O grupo formado por Gustavo Petta (PCdoB), Carlão do PT, Pedro Tourinho (PT) e Mariana Conti chegaram a gravar um vídeo para criticar o projeto que amplia o desconto da contribuição do servidor de 11% para 14%. A prefeitura também vai contribuir com um valor maior – de 22% a 28% – e passará a assumir as despesas de licença que passem de 15 dias como auxílio-doença, entre outros.

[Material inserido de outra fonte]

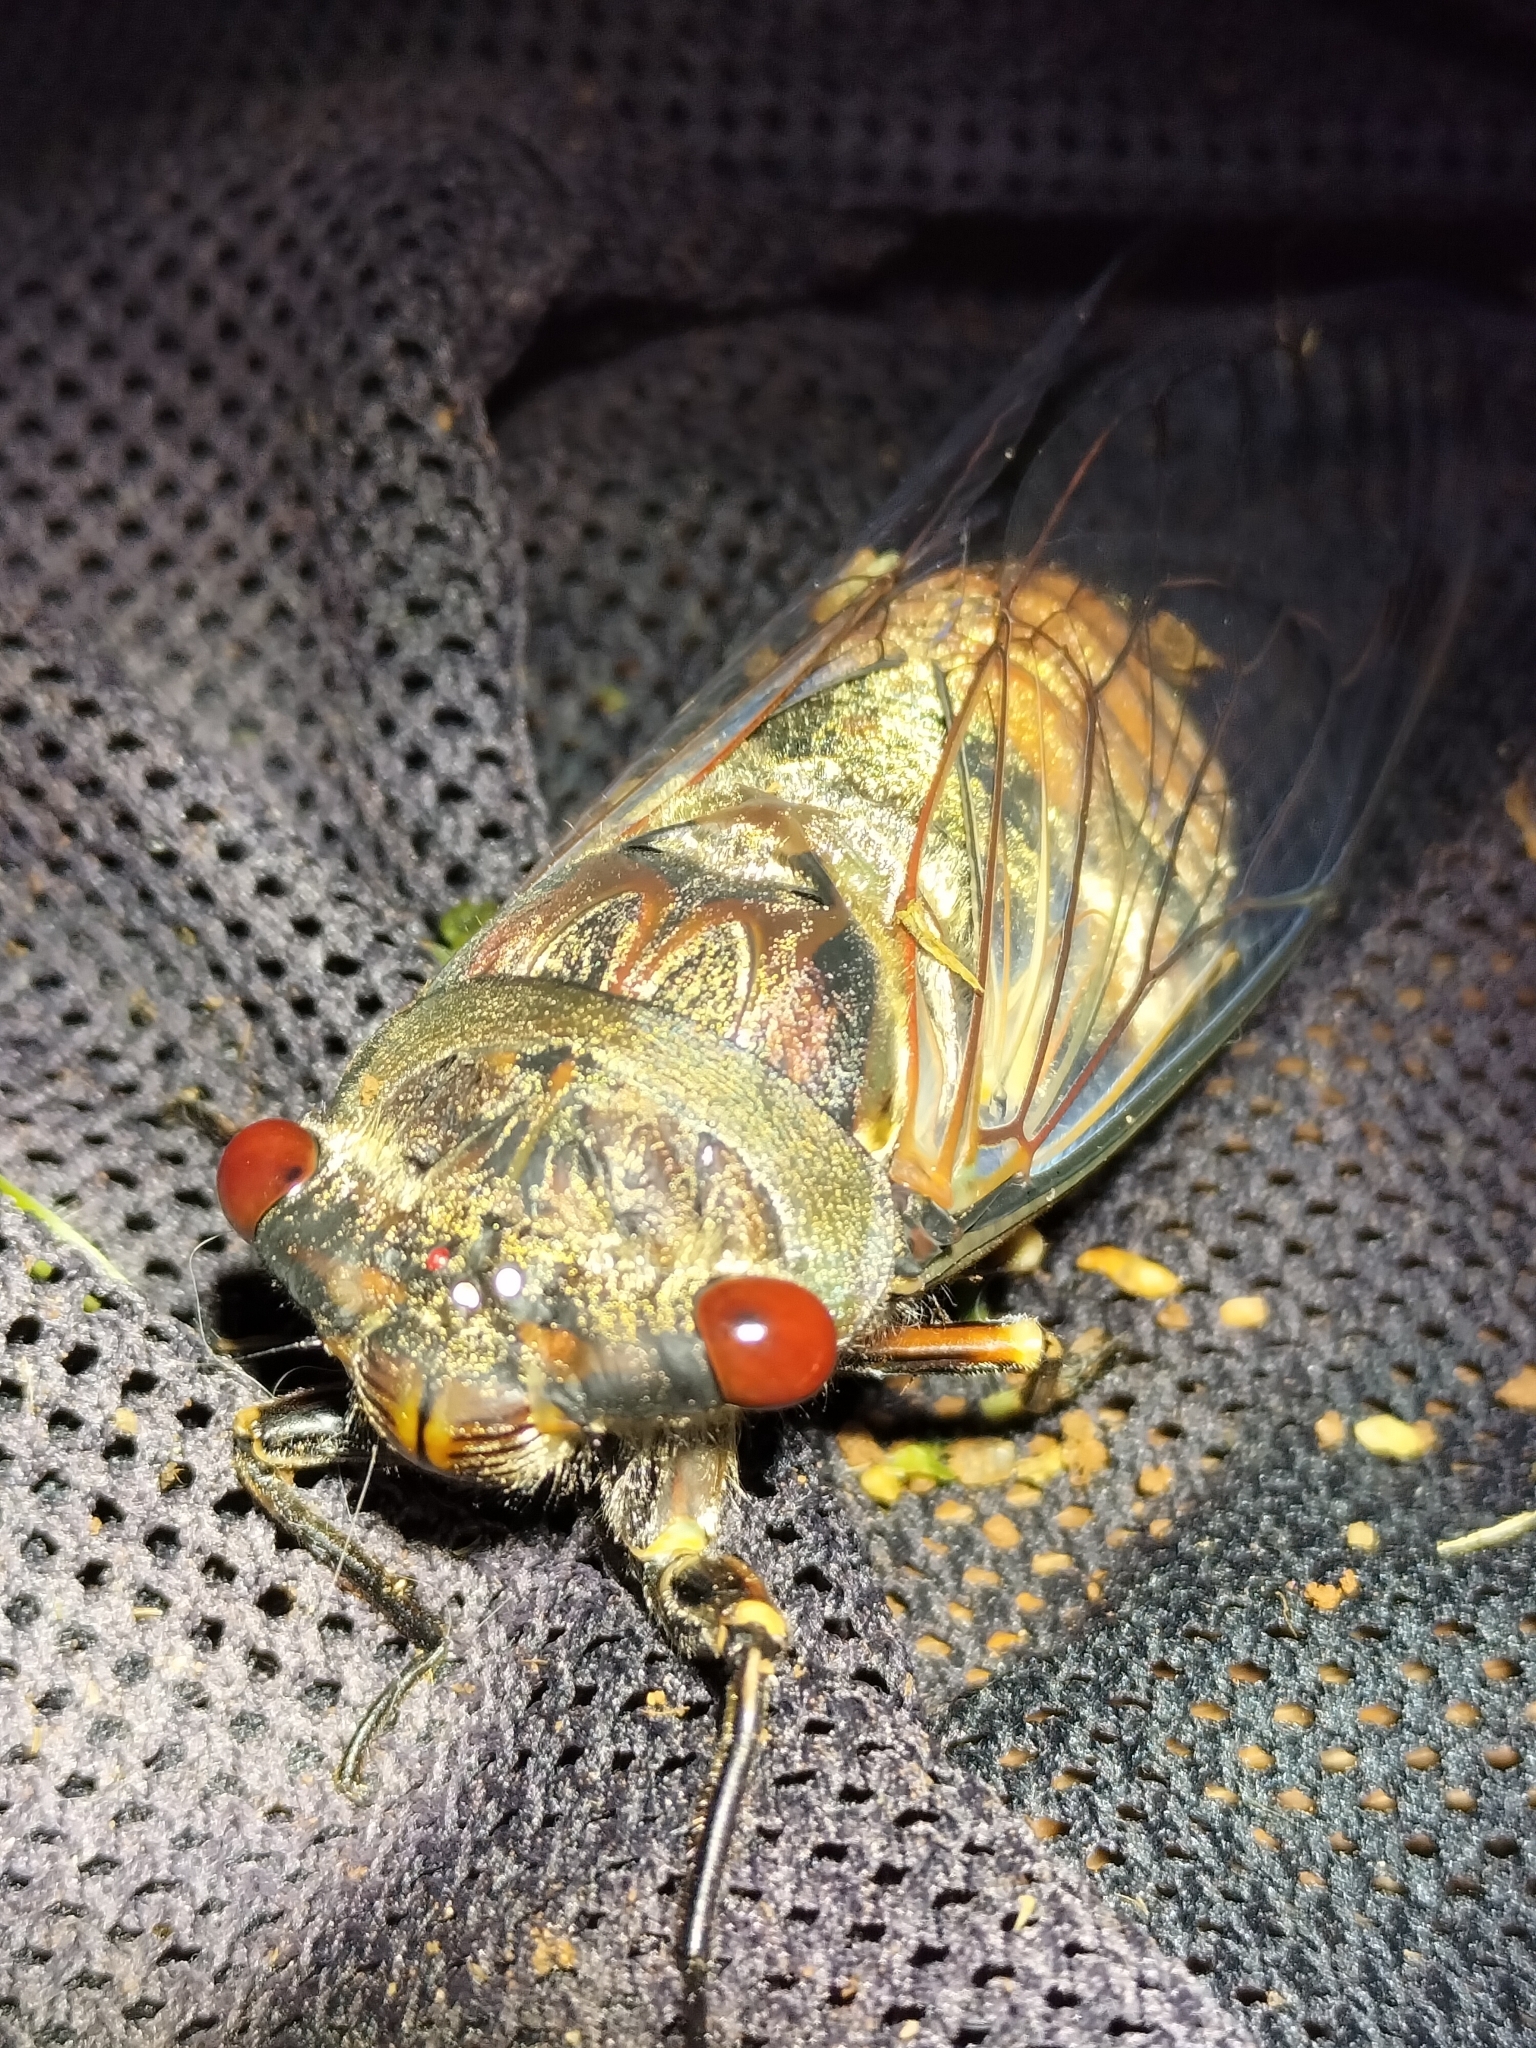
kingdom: Animalia
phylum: Arthropoda
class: Insecta
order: Hemiptera
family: Cicadidae
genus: Psaltoda
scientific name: Psaltoda aurora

Petta disse que vai tentar suspender a tramitação para que a proposta seja debatida entre os servidores. “O projeto traz prejuízos aos servidores”, diz ele. Já Carlão do PT afirma que não há elementos concretos sobre o déficit de 600 milhões do Camprev. “Ainda não temos elementos concretos”, disse ele.

Para Tourinho o maior problema é manter a tramitação da proposta durante a quarentena, sem discussão com a classe trabalhadora. “Os servidores que estão na linha de frente para enfrentar o coronavírus na cidade vão ser punidos com esse projeto. Marcaram duas audiências públicas sem publico para dar cara de legitimidade”, disse ele.

Mariana Conti (Psol), por sua vez, aproveitou o vídeo para pedir que servidores pressionem os vereadores para retirar o projeto de pauta.

Votação

A assessoria de imprensa da Câmara informou que o projeto tem de ser votado até o dia 30 de abril. Hoje, as sessões da Câmara estão ocorrendo por via online. O governo Jonas Donizette (PSB) explicou que a prefeitura tem até o dia 31 de julho, sob o risco de perder o CRP (Certificado de Regularidade Previdenciária). Se isso ocorrer, diz que a cidade perde o direito de conseguir verbas federais para as áreas de saúde, educação e assistência social.

Na quinta, a Câmara terá mais uma reunião extraordinária, mas não se sabe se o projeto está na pauta desta sessão. Se tiver, será votado em primeira discussão (legalidade).